DATA:
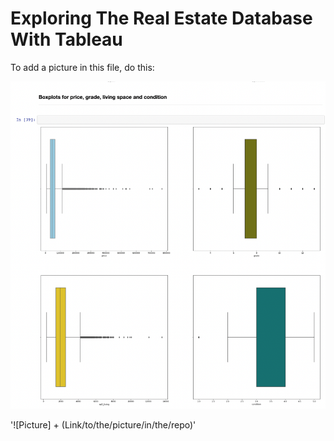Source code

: # Exploring The Real Estate Database With Tableau 

To add a picture in this file, do this:

![Picture](https://github.com/Caparisun/Linear_Regression_Project/blob/master/Pictures/ditribution.png)

'![Picture] + (Link/to/the/picture/in/the/repo)'
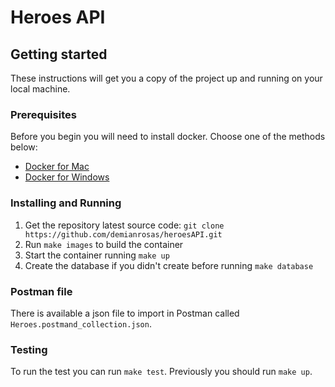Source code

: # Heroes API

## Getting started

These instructions will get you a copy of the project up and running on your local machine.

### Prerequisites

Before you begin you will need to install docker. Choose one of the methods below:

- [Docker for Mac](https://docs.docker.com/v17.12/docker-for-mac/install/)
- [Docker for Windows](https://docs.docker.com/docker-for-windows/install/)

### Installing and Running

1. Get the repository latest source code: `git clone https://github.com/demianrosas/heroesAPI.git`
2. Run `make images` to build the container
3. Start the container running `make up`
4. Create the database if you didn't create before running `make database`

### Postman file

There is available a json file to import in Postman called `Heroes.postmand_collection.json`.

### Testing

To run the test you can run `make test`. Previously you should run `make up`.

WORK ITEM: Check each line above for the string "docs" and copy the ones that have it.

RESPONSE AREA:
- [Docker for Mac](https://docs.docker.com/v17.12/docker-for-mac/install/)
- [Docker for Windows](https://docs.docker.com/docker-for-windows/install/)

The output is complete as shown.